We regularly hear from families who worry about paying for life-saving insulin and from seniors who struggle to pay for their prescription medicine to manage chronic illnesses and debilitating conditions.
Although it’s hard to break the partisan sound barrier, we’ve gotten the message and are working to deliver drug pricing reform that will make prescription medicine more affordable for tens of millions of Americans.
After months of bipartisan deliberation and discovery in the Senate Finance Committee, the Senate is pushing to get the Prescription Drug Pricing Reduction Act across the legislative finish line.
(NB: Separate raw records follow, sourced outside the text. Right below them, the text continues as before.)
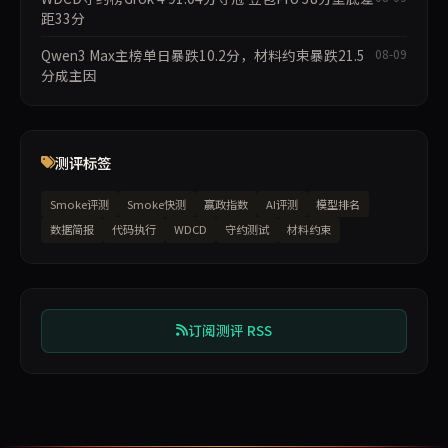
距33分
Qwen3 Max主榜单日暴跌10.2分，材料约束暴跌21.5
08-09
分成主因
测评标签
Smoke评测
Smoke快测
赢政指数
AI评测
模型排名
数据简报
代码执行
WDCD
守约测试
材料约束
订阅测评 RSS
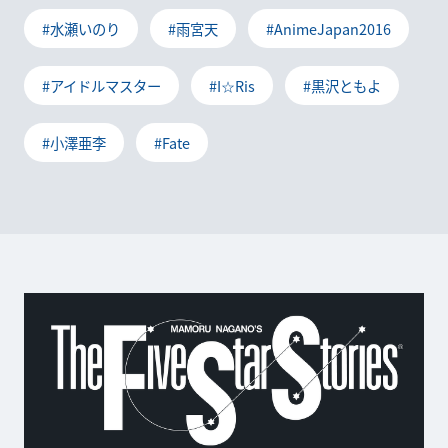
#水瀬いのり
#雨宮天
#AnimeJapan2016
#アイドルマスター
#I☆Ris
#黒沢ともよ
#小澤亜李
#Fate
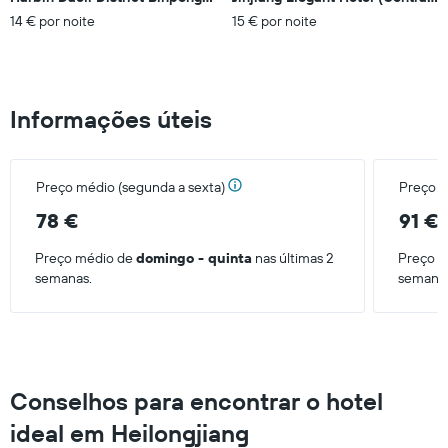
14 € por noite
15 € por noite
Informações úteis
Preço médio (segunda a sexta)
Preço m
78 €
91 €
Preço médio de
domingo - quinta
nas últimas 2
Preço 
semanas.
semana
Conselhos para encontrar o hotel
ideal em Heilongjiang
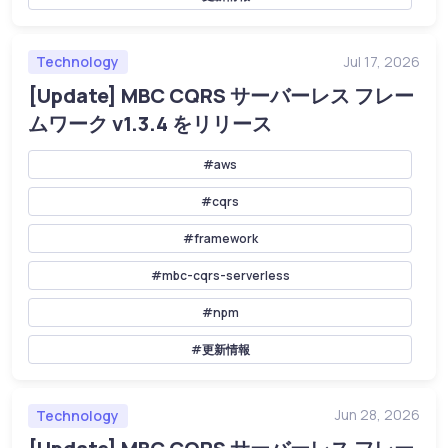
Technology
Jul 17, 2026
[Update] MBC CQRS サーバーレス フレー
ムワーク v1.3.4 をリリース
#aws
#cqrs
#framework
#mbc-cqrs-serverless
#npm
#更新情報
Technology
Jun 28, 2026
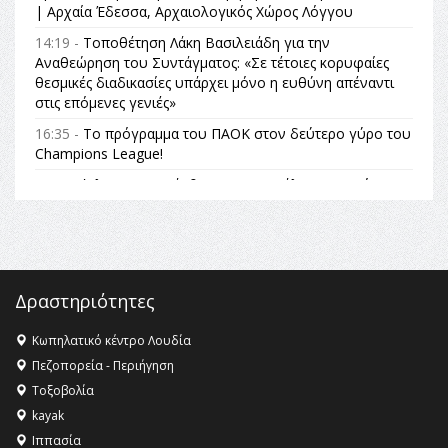
| Αρχαία Έδεσσα, Αρχαιολογικός Χώρος Λόγγου
14:19 -
Τοποθέτηση Λάκη Βασιλειάδη για την
Αναθεώρηση του Συντάγματος: «Σε τέτοιες κορυφαίες
θεσμικές διαδικασίες υπάρχει μόνο η ευθύνη απέναντι
στις επόμενες γενιές»
16:35 -
Το πρόγραμμα του ΠΑΟΚ στον δεύτερο γύρο του
Champions League!
16:27 -
Όλυμπος: Εντάχθηκε στον Κατάλογο Παγκόσμιας
Κληρονομιάς της UNESCO – Ομόφωνη η απόφαση Ο
Όλυμπος αναγνωρίστηκε ως φυσικό και πολιτιστικό
αγαθό εξέχουσας οικουμενικής αξίας για την
ανθρωπότητα
16:18 -
ΕΝΟΡΙΑΚΕΣ ΚΑΛΟΚΑΙΡΙΝΕΣ ΔΡΑΣΕΙΣ ΓΙΑ ΠΑΙΔΙΑ
Δραστηριότητες
ΣΤΗΝ ΕΔΕΣΣΑ
Κωπηλατικό κέντρο Λουδία
16:15 -
Εργασίες συντήρησης οδοφωτισμού στην Ενωτική
Πεζοπορεία - Περιήγηση
Οδό Σίνδου από την Περιφέρεια Κεντρικής Μακεδονίας
Τοξοβολία
11:36 -
Λάκης Βασιλειάδης, Συνέντευξη PellaFm 103,3 για
kayak
το Μουσείο της Πέλλας, Λουτρά Πόζαρ και Χιονοδρομικό
Ιππασία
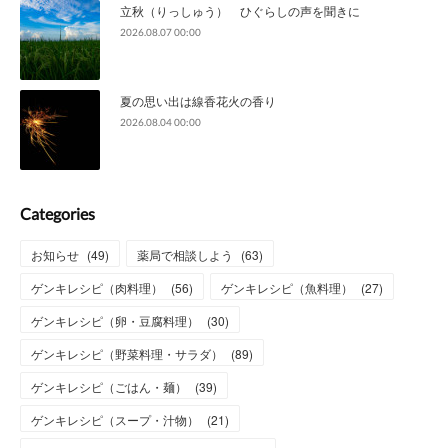
立秋（りっしゅう） ひぐらしの声を聞きに
2026.08.07 00:00
夏の思い出は線香花火の香り
2026.08.04 00:00
Categories
お知らせ
(
49
)
薬局で相談しよう
(
63
)
ゲンキレシピ（肉料理）
(
56
)
ゲンキレシピ（魚料理）
(
27
)
ゲンキレシピ（卵・豆腐料理）
(
30
)
ゲンキレシピ（野菜料理・サラダ）
(
89
)
ゲンキレシピ（ごはん・麺）
(
39
)
ゲンキレシピ（スープ・汁物）
(
21
)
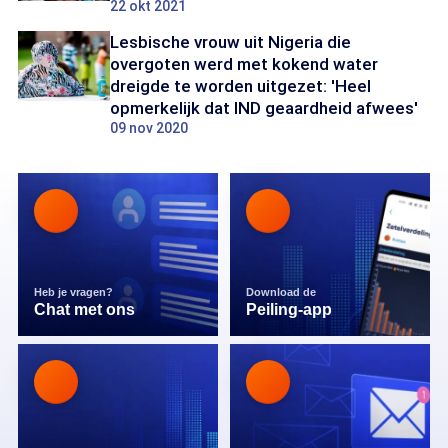
22 okt 2021
Lesbische vrouw uit Nigeria die
overgoten werd met kokend water
dreigde te worden uitgezet: 'Heel
opmerkelijk dat IND geaardheid afwees'
09 nov 2020
Heb je vragen?
Download de
Chat met ons
Peiling-app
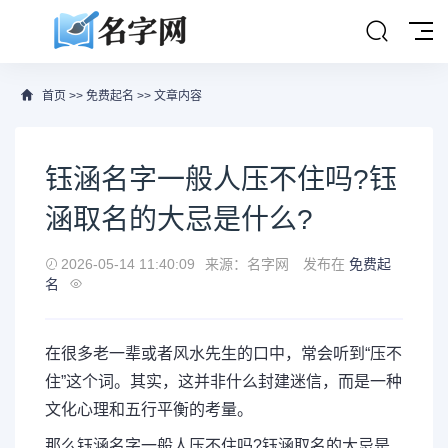
首页
>>
免费起名
>> 文章内容
钰涵名字一般人压不住吗?钰
涵取名的大忌是什么?
2026-05-14 11:40:09
来源：名字网
发布在
免费起
名
在很多老一辈或者风水先生的口中，常会听到“压不
住”这个词。其实，这并非什么封建迷信，而是一种
文化心理和五行平衡的考量。
那么钰涵名字一般人压不住吗?钰涵取名的大忌是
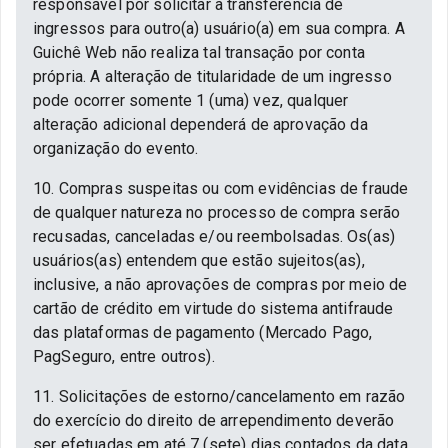
responsável por solicitar a transferência de
ingressos para outro(a) usuário(a) em sua compra. A
Guichê Web não realiza tal transação por conta
própria. A alteração de titularidade de um ingresso
pode ocorrer somente 1 (uma) vez, qualquer
alteração adicional dependerá de aprovação da
organização do evento.
10. Compras suspeitas ou com evidências de fraude
de qualquer natureza no processo de compra serão
recusadas, canceladas e/ou reembolsadas. Os(as)
usuários(as) entendem que estão sujeitos(as),
inclusive, a não aprovações de compras por meio de
cartão de crédito em virtude do sistema antifraude
das plataformas de pagamento (Mercado Pago,
PagSeguro, entre outros).
11. Solicitações de estorno/cancelamento em razão
do exercício do direito de arrependimento deverão
ser efetuadas em até 7 (sete) dias contados da data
This bill puts patient health and pocketbooks first. For the first time ever, it would place a $3,100 annual cap for out-of-pocket drug costs for seniors and spread out payments for high-cost drug expenses. It lowers the amount that Medicare beneficiaries have to pay for drugs before they hit this out-of-pocket cap. During congressional hearings of the Senate Finance Committee, testimony from pharmacy executives, drug chain middlemen, patients and other stakeholders affirmed a stark reality. Rising drug prices in America require reforms.
The Prescription Drug Pricing Reduction Act continues to build bipartisan support and has the best chance to deliver real relief. President Donald Trump supports the bill. He’s ready to sign it into law and deliver on his promise to lower drug costs for Americans.
The murky drug supply chain needs stronger transparency tools that will bring accountability and competition to the system. This bill would require Part D plans and middlemen to work with pharmacies to reduce costs for consumers. It would apply rebates and fees to improve cost accountability. For example, the bill would set an inflation penalty that requires pharmaceutical companies to pay rebates if they increase prices faster than the rate of inflation. This common sense solution would help curb runaway cost-inflation at taxpayer expense.
The Senate bill would not derail innovation or undermine America’s system of free enterprise, which has helped launch lifesaving cures and treatment from one generation to the next. We’re trying to fix what’s broken, not to break what’s working. Americans don’t want or deserve government-run controls that would trim access to life-saving cures and treatments.
Between our strong fishing heritage in the Last Frontier and proud agrarian heritage in the Hawkeye State, we know when it’s time to fish or cut bait. We’re calling on members of Congress to climb aboard our bipartisan boat to help reel in the win.
Let’s end the partisan bickering and the big-money influence that gets in the way of the people’s business. This bill would lower drug costs, hold Big Pharma accountable and protect medical innovation. Getting the Prescription Drug Pricing Reduction Act to the president’s desk would make a great New Year’s resolution for Congress.
• U.S. Sens. Lisa Murkowski, R-Alaska, and Chuck Grassley, R-Iowa, co-authored this piece.